Así se hicieron amigos. En medio de las familias musulmanas que rodeaban al francés, el hindú se convirtió en una especie de boya a la que aferrarse cada vez que perdía pie. En efecto, con los hindúes, el vínculo era más fácil. Para ellos, Dios estaba en todas partes. En esta puerta, esta mosca, este bambú. Y en los millones de encarnaciones de un panteón de divinidades en el que Surya consideraba que Jesucristo también tenía su lugar, con el mismo derecho que Buda, Mahavira e incluso Mahoma. Porque todos esos profetas eran avatares del Gran Dios que lo trascendía todo.

41

E
N línea recta, la ciudad de Miami, en Florida, está a doce mil kilómetros de Calcuta, pero para medir la distancia real que separa a estas dos ciudades habría que recurrir a años luz. Ciertamente, en Miami hay barrios casi tan miserables como algunos
slums
de Calcuta, sobre todo en su periferia sur y oeste, poblada principalmente por refugiados cubanos y haitianos, y por negros norteamericanos. En el curso de estos últimos años, los actos de pillaje, los atracos y los crímenes de toda especie causados por la miseria física, la droga, la desesperación, han sido frecuentes. En ciertas partes de la ciudad reinaba tal psicosis de inseguridad que muchos de sus habitantes prefirieron emigrar a zonas más tranquilas, cuando no a otras regiones de los Estados Unidos. Ahora bien, nada parecido se había producido jamás en Calcuta, donde nunca se había visto amenazada la seguridad de las personas y de las propiedades, salvo durante el período del terrorismo naxalita. Allí cada año se cometían menos crímenes que sólo en el centro de Downtown de Miami. Una joven podía recorrer en plena noche Chowringhee o cualquier otra arteria de un barrio periférico sin correr el menor peligro.

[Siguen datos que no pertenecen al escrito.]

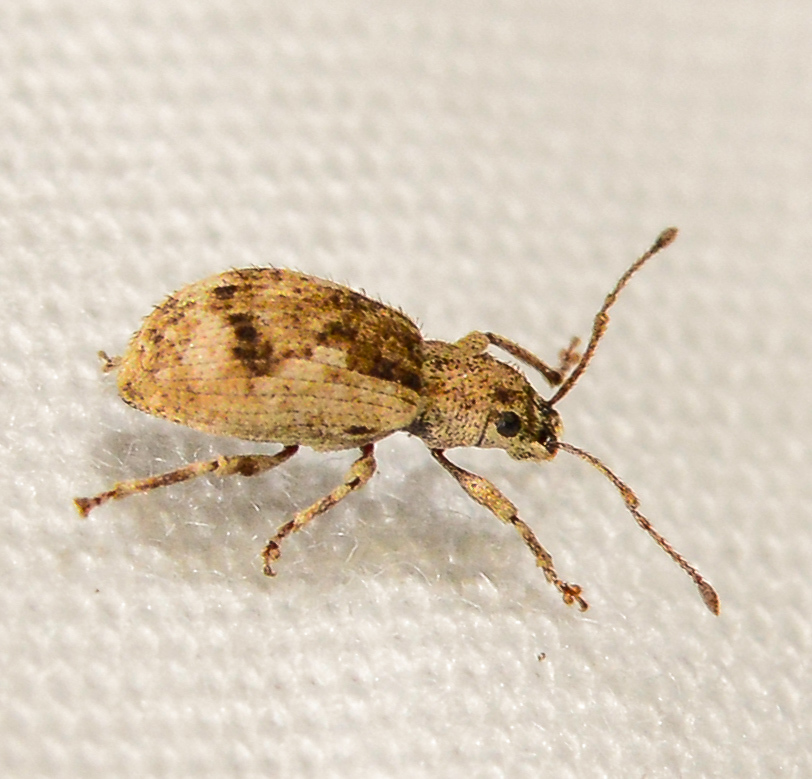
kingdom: Animalia
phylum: Arthropoda
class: Insecta
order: Coleoptera
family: Curculionidae
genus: Pseudoedophrys
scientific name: Pseudoedophrys hilleri
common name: Weevil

Miami contenía islotes de riqueza y de lujo de los que ningún habitante de Calcuta, ni siquiera los que jamás habían pisado un
slum
, hubiese podido llegar a sospechar la existencia. En uno de estos lugares, una vasta marina oculta entre palmeras y bosquecillos de jacarandás, había multimillonarios que vivían en suntuosas quintas con piscinas, pistas de tenis y atracaderos particulares en los que amarraban
cabin cruisers
, algunos de los cuales tenían dimensiones de verdaderos paquebotes pequeños. Varias de esas propiedades contenían igualmente un helipuerto, cuando no un campo de polo cuyas cuadras eran lo suficientemente grandes como para albergar varias decenas de caballos. Todo este barrio, si es que puede hablarse de barrio, estaba protegido por una alta cerca enrejada y vigilado por una milicia privada cuyos coches, debidamente equipados de sirenas y de girofaros, patrullaban noche y día. Nadie podía entrar allí, ni siquiera a pie, si no iba provisto de un pase electrónico cuyo código cambiaba todas las semanas, o si no era esperado e identificado por los guardianes del puesto de control que había en la entrada. En Miami existían otros islotes semejantes, casi tan lujosos como éste. Este se llamaba King Estates, Hacienda Real.